Hello everyone, welcome to TechCrunch’s regular AI newsletter. If you’d like to have this sent to your inbox every Wednesday, sign up here.
Longtime readers of this newsletter may have noticed that we skipped a week last week. That was not our intention and we apologize.
The reason is that we have reached a tipping point in the AI news cycle. We are a small team and underpowered. It’s becoming nearly impossible to cover all the announcements, controversies, academic papers, trends, open model releases, lawsuits, etc.
Let’s take this month as an example. OpenAI is in the midst of what is effectively a 12-day press engagement. Like Elon Musk’s company xAI, Google is gearing up to launch a major new AI product. And that’s just the news from the biggest AI player.
We’re making some small changes to the AI this week to better deal with deluges. In the future, the number of characters in the newsletter will be slightly shorter. It’s not a huge reduction, but you might not notice it, but the idea is to make this week’s AI more concise and get it to your inbox on a regular basis.
We hope you find the improved newsletter easier to understand. As always, we welcome your feedback. Please feel free to share your feedback with us at any time.
news
Testing AGI: A famous test for artificial general intelligence (AGI) is close to being solved, but its creators say it’s not a genuine breakthrough in research, but rather a flaw in the test’s design. It says that it shows that.
Amazon’s new lab: Amazon announced the creation of a new research and development lab in San Francisco, the Amazon AGI SF Lab, to focus on building “fundamental” capabilities for AI agents.
OpenAI’s video generator launches: Most subscribers to OpenAI’s ChatGPT Pro and Plus plans now have access to Sora, OpenAI’s video generator, starting Monday. But Europeans were out of luck.

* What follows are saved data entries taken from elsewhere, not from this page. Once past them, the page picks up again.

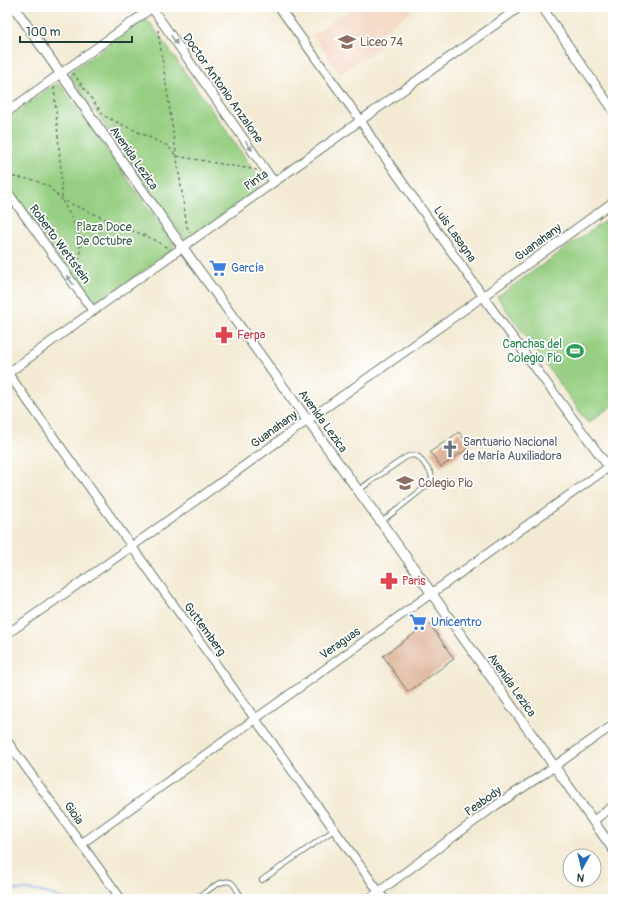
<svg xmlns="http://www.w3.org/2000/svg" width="620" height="906" font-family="Pangolin,sans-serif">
<rect width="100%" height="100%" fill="#fff"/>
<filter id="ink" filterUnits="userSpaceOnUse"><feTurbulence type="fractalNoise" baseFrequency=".025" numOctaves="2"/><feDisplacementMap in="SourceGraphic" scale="8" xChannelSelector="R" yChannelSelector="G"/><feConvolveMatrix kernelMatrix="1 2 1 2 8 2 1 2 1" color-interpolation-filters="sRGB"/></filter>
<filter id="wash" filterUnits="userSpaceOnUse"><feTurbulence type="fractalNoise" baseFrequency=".012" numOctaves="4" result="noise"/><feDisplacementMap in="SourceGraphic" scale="16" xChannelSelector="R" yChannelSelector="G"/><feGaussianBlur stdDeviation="0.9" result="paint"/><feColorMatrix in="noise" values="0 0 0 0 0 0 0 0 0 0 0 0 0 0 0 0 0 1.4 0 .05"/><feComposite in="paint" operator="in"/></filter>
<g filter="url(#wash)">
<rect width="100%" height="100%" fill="#f3ead3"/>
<path fill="#f3d4be" d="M353,7H409L412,11L374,38L380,47L340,74L313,35Z"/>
<path fill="#97cf82" stroke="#5b865b" d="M145,20L151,24L258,176L260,183L258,189L189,239H185L180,232L70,76L73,70L139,23Z
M57,84L61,86L173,243V249L96,304H93L88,300L7,186V119L49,88Z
M613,215V405L588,423L497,297Z"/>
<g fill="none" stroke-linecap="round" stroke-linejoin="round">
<path stroke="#75a3de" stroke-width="2" d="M7,891C25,888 46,892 63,899"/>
</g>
<g id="blocks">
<path fill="#deb499" d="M459,432L470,447L441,467L430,452Z
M429,623L454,659L408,692L383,656Z"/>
</g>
</g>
<g filter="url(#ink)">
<use href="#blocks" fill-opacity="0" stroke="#697a6c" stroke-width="1"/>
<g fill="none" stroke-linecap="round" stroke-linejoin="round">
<g stroke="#697a6c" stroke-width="6">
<path id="service" d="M358,491L371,481L406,457L412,455L419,457L431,473L432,479L430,483L394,512L381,522
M262,880L334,830
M196,899C204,894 223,876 232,883C236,887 239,894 243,899"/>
</g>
<g stroke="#697a6c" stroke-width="10">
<path id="minor" d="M279,7L361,121L374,142L497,316L613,473
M542,7L613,110
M152,8L274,182
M7,112L153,7
M7,191L93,311
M7,372L384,899
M7,374L93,311L520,7
M7,634L131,547L308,420L471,305L613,202
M7,741L121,899
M593,821L613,806
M81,844L255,719L613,464
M369,899L495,806L542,775L613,725"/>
</g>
<g stroke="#697a6c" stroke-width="11">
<path id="tertiary" d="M14,7L183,248L381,522L613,849"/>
</g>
<path stroke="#697a6c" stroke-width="1.5" stroke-dasharray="3 3" stroke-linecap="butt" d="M158,30L187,227L190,233
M73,73L104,116L168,146L176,156L257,170
M54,87L61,172L62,200L78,231L80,245V257L74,272
M7,177H14L34,180L48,186L62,200L157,241L169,249"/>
<use href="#service" stroke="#fff" stroke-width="4"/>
<use href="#minor" stroke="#fff" stroke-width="8"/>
<use href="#tertiary" stroke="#fff" stroke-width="9"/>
</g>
<defs><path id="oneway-solid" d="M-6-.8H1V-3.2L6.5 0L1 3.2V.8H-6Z"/></defs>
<g fill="#8f9e9a">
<use href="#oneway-solid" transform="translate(174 40) rotate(55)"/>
<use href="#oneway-solid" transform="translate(249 146) rotate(55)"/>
<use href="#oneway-solid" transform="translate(70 280) rotate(-126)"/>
</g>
</g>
<defs>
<g id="school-bare" transform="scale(1.38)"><path d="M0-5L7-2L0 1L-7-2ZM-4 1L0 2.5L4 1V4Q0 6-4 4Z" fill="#8d6e63" stroke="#fff" stroke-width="2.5" paint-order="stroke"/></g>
<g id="supermarket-bare" transform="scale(1.38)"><path d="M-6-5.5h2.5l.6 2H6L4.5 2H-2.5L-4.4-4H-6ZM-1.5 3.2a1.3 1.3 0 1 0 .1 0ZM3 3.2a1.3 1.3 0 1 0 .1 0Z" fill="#3f7fe0" stroke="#fff" stroke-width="2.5" paint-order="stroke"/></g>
<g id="pharmacy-bare" transform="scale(1.38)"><path d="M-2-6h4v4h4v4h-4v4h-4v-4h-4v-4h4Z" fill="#e0444e" stroke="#fff" stroke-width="2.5" paint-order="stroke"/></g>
<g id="stadium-bare" transform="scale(1.38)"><path d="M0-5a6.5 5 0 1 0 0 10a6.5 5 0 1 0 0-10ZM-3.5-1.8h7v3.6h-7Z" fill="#2e9e5b" stroke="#fff" stroke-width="2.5" paint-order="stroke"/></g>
<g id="church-bare" transform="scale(1.38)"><path d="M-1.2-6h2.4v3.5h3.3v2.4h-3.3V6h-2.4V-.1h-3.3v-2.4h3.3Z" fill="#6b7280" stroke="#fff" stroke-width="2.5" paint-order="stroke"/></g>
</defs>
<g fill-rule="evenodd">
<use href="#school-bare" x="347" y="42"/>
<use href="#supermarket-bare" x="218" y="268"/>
<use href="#pharmacy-bare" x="224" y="335"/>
<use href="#stadium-bare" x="575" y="351"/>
<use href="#church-bare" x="450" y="449"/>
<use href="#school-bare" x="405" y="483"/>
<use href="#pharmacy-bare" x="389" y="581"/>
<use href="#supermarket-bare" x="418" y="622"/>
</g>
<g text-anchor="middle" stroke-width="3.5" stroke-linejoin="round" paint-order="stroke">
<g font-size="12" fill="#785e54" stroke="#fff" text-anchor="start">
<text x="360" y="46">Liceo 74</text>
<text x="418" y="487">Colegio Pio</text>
</g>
<g font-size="12" fill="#1f3d34" stroke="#fff">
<text transform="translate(223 88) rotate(55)" y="4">Doctor Antonio Anzalone</text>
<text transform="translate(134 158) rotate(55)" y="4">Avenida Lezica</text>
<text transform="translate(256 180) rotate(-35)" y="4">Pinta</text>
<text transform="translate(455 234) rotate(55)" y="4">Luis Lasagna</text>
<text transform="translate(538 242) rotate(-36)" y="4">Guanahany</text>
<text transform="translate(60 244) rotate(54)" y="4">Roberto Wettstein</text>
<text transform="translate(323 421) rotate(54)" y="4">Avenida Lezica</text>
<text transform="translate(274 429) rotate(-36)" y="4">Guanahany</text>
<text transform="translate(205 629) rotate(54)" y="4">Guttemberg</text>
<text transform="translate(340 643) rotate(-35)" y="4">Veraguas</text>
<text transform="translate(512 685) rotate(55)" y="4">Avenida Lezica</text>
<text transform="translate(483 801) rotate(-35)" y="4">Peabody</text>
<text transform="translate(74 813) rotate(54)" y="4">Gioia</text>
</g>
<g font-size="12" fill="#3d6248" stroke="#fff">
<text x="104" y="231">Plaza Doce<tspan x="104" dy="14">De Octubre</tspan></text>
</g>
<g font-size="12" fill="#366cbe" stroke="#fff" text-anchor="start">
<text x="231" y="272">García</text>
<text x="431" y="626">Unicentro</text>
</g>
<g font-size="12" fill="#be3a42" stroke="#fff" text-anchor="start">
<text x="237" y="339">Ferpa</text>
<text x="402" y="585">Paris</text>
</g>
<g font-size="12" fill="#27864d" stroke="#fff" text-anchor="end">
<text x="562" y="348">Canchas del<tspan x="562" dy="14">Colegio Pio</tspan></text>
</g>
<g font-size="12" fill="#5b616d" stroke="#fff" text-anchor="start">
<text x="463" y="446">Santuario Nacional<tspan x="463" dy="14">de María Auxiliadora</tspan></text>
</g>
</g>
<rect width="620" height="906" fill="none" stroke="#fff" stroke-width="24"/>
<g transform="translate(582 868) rotate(188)"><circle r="19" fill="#ffffff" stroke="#a5b1ae"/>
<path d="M0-3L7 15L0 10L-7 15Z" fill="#1f6fb2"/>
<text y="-6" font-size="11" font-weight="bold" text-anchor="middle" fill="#1f3d34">N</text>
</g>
<path d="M20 36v6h112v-6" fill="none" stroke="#1f3d34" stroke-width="2"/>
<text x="26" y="36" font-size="12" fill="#1f3d34" stroke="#ffffff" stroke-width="3" paint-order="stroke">100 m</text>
</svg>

China investigates Nvidia: China’s market regulator has reportedly launched an antitrust investigation into Nvidia’s acquisition of Mellanox, an Israel-based company working to develop high-performance chips for supercomputers.
Yelp adds AI: Yelp released several new features this week, including AI-powered review insights. The platform’s AI analyzes the sentiment of reviews and tries to highlight them by category (such as food quality).
Google’s renewable energy expansion: Google has signed a deal to generate enough carbon-free electricity to power several gigawatt data centers. Investments in renewable power total approximately $20 billion.
Reddit Debuts Conversational AI: Reddit’s newest AI-powered feature, Reddit Answers, lets users ask questions and receive a curated summary of relevant answers and threads from across the platform. .
New image generator for X: X (formerly Twitter) has a new image generator courtesy of xAI, Elon Musk’s AI startup. It’s called Aurora and is tuned for “photorealistic rendering.” Found in X’s Grok Assistant.
This week’s research paper
Ai2 and a team of computer scientists from the University of California, San Diego announced they have created an AI model that can predict climate patterns for 100 years in 25 hours.
The model, called Spherical Diffusion, starts with basic climate science knowledge and then applies a series of transformations to predict future patterns. Unlike many state-of-the-art climate prediction models, Spherical Dyffusion can be run on relatively small-scale hardware, the researchers claim.
The model has limitations. However, researchers plan to continue making improvements. The next version will simulate how the atmosphere reacts to carbon dioxide.
Separately, Ai2 released the second generation of climate modeling AI, Climate Emulator.
this week’s model
Sora may be getting all the attention, but a new video generation model developed by MIT CSAIL and Adobe Research could be even more exciting.
This model, called CausVid, can start playing a video the moment you start generating it, providing a kind of preview of the finished clip. This is in contrast to models like Sora, which cannot display clips in progress.
The researchers plan to release an open source implementation soon.
grab bag
The group of artists whose access to Sora was leaked last November has published a series of essays explaining why.
The essay is worth reading, but the point is that the group wanted to denounce what it saw as the exploitation of creatives for research and development and public relations.
“We called on artists to think beyond their own systems,” the group wrote in the post, “and the limits of encouraging models through big technology.”